- Assignment -
The entries below contain a line with "(330, 251) none -> [516,190,578,203] -Redux" and a line with "[663,293,715,306] Server ->". Quote exactly those two lines and all lines between them.

- Data records -
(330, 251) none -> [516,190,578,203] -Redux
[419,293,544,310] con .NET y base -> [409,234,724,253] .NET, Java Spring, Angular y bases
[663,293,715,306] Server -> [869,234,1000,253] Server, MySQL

==

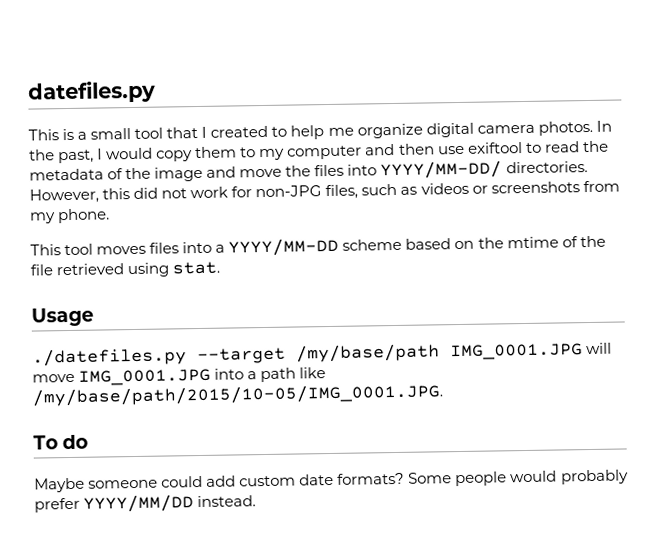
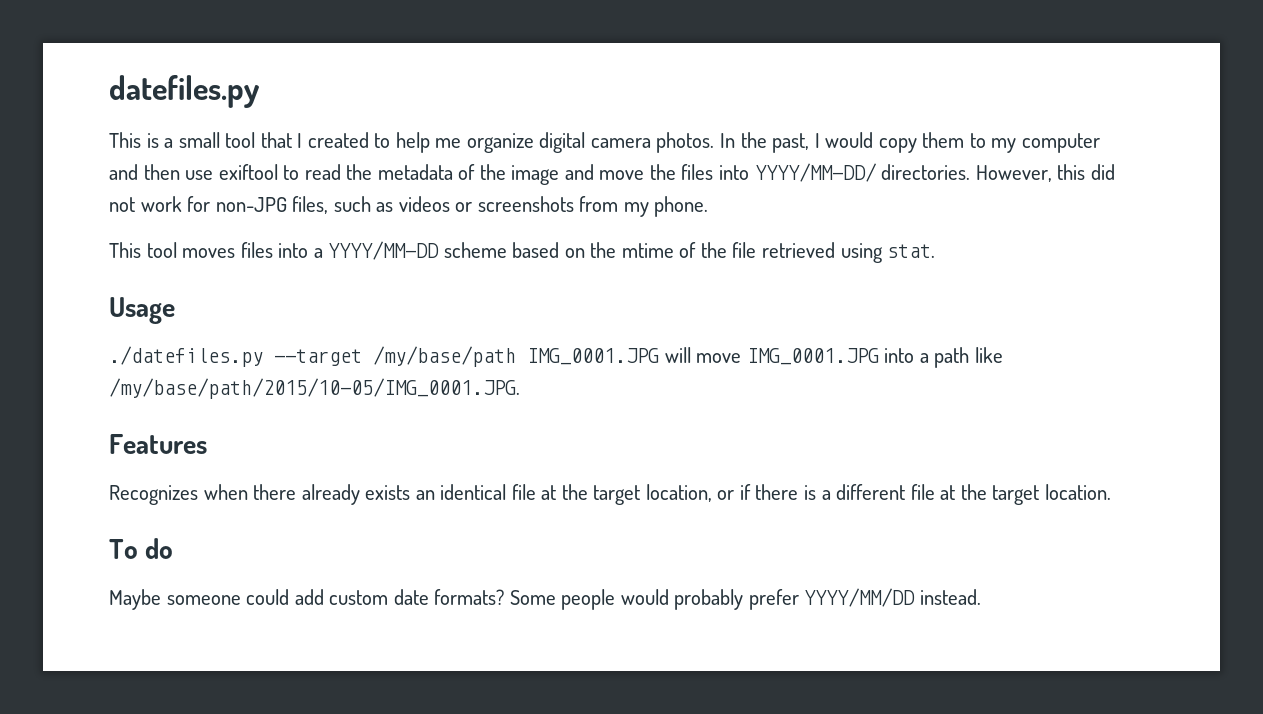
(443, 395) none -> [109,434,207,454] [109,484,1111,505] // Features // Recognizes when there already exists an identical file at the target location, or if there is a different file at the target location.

--

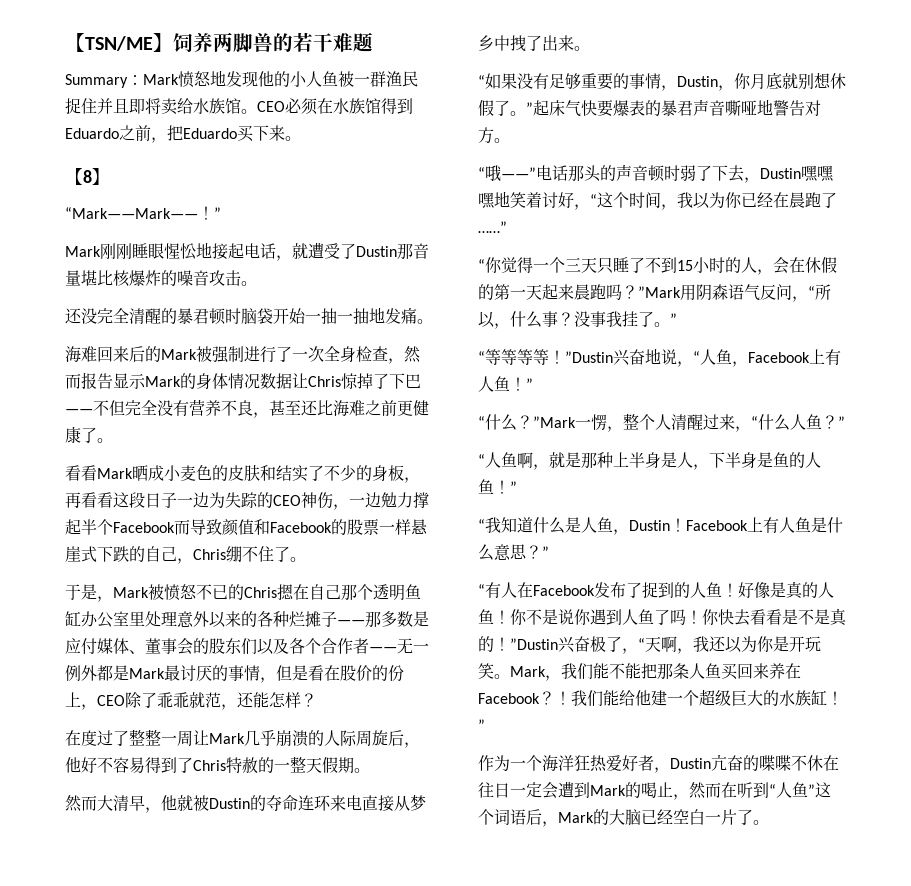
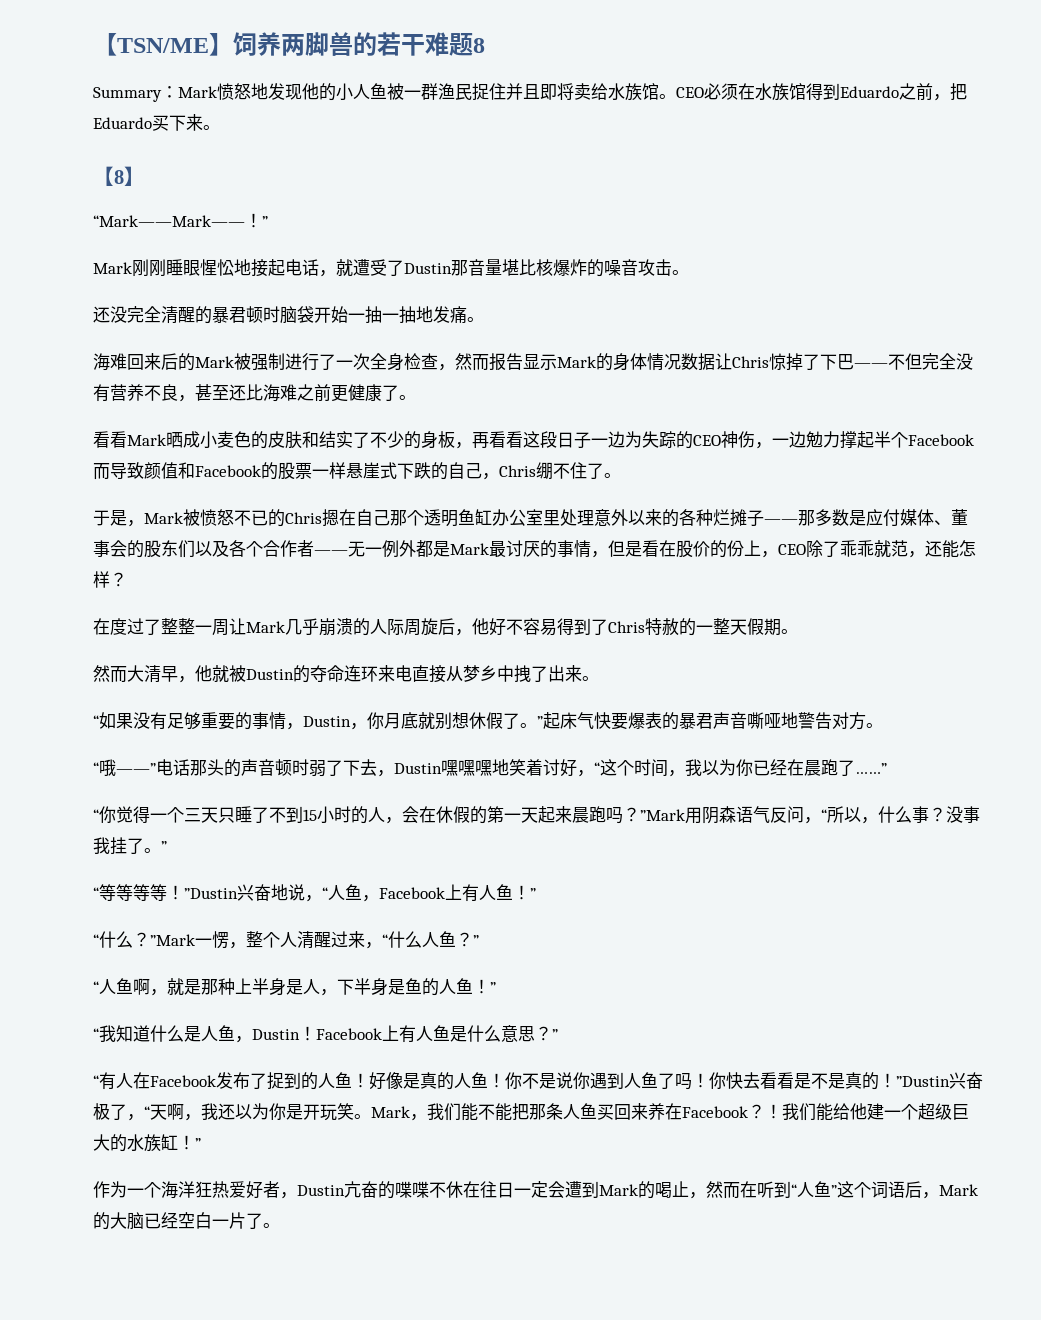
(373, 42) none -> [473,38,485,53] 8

- Response for this exercise -
(330, 251) none -> [516,190,578,203] -Redux
[419,293,544,310] con .NET y base -> [409,234,724,253] .NET, Java Spring, Angular y bases
[663,293,715,306] Server -> [869,234,1000,253] Server, MySQL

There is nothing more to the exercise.